Small robot hand delicate enough to handle snail eggsMarie Donlon | October 20, 2021
Researchers from Ajou University and Sungkyunkwan University in South Korea have created a tiny, soft robotic hand that can both clutch objects without damaging them while simultaneously measuring their temperatures.
Like most human hands, the gripper features five fingers, each of which measures a little more than half a centimeter in length and roughly eight times the width of a human hair. According to the researchers, the gripper fingers are led by muscles composed of a shape memory polymer that alters its shape when electricity is introduced and subsequently rebounds when electricity is removed. Additionally, each of the five fingers also features tiny sensors that are capable of measuring heat, vibrations and pressure.
When tested, the team determined that the simultaneously gentle yet strong robotic hand could open tiny bottles and cradle delicate salmon eggs. Likewise, the robotic hand, weighing just 25.4 milligrams, proved capable of also cradling heavier objects weighing as much as 30 grams.
Additionally, researchers demonstrated that the robotic hand could cradle snail eggs, keeping them warm by administering small amounts of heat until they hatched, and measuring the heart rate of the newly hatched snail.
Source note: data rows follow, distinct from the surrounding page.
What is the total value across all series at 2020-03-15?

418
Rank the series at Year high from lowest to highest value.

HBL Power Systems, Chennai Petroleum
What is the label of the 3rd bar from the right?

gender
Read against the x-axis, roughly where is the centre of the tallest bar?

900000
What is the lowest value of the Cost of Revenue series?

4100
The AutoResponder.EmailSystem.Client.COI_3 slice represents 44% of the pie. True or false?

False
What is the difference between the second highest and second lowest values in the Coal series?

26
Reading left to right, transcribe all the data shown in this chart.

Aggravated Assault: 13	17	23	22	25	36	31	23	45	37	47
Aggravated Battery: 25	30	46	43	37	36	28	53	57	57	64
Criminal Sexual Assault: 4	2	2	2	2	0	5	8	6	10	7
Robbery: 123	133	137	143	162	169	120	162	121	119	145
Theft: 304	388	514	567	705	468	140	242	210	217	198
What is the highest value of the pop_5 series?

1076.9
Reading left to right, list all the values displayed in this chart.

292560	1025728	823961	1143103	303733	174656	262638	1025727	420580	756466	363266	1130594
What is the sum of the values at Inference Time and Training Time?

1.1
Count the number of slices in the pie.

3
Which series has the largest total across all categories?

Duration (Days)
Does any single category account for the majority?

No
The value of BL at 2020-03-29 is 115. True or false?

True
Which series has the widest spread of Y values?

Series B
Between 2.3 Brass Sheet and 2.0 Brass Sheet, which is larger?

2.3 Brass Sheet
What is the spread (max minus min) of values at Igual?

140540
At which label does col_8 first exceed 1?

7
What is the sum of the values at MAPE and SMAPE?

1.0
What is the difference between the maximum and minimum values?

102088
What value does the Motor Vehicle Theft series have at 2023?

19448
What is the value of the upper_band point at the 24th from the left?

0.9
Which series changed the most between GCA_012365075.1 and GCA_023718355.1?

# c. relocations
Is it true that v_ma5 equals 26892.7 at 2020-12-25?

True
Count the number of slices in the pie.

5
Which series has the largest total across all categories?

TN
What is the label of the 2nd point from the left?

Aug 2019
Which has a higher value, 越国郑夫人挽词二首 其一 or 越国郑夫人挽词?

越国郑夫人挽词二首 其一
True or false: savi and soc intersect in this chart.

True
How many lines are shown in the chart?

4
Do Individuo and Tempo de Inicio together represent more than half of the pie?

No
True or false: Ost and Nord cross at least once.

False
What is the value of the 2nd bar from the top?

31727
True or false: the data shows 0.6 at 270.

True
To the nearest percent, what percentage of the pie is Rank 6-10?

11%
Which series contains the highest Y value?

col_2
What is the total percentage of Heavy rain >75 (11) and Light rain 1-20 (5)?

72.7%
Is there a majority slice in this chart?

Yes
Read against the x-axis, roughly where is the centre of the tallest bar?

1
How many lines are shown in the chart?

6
Also in the lab, the researchers demonstrated that the hand could handle a blood vein in a live pig without halting blood flow.
Such demonstrations suggest that the technology, according to the researchers, could enable doctors to use the device to eventually maneuver tissue in human subjects.
The study, Vital signal sensing and manipulation of a microscale organ with a multifunctional soft gripper, appears in the journal Science Robotics.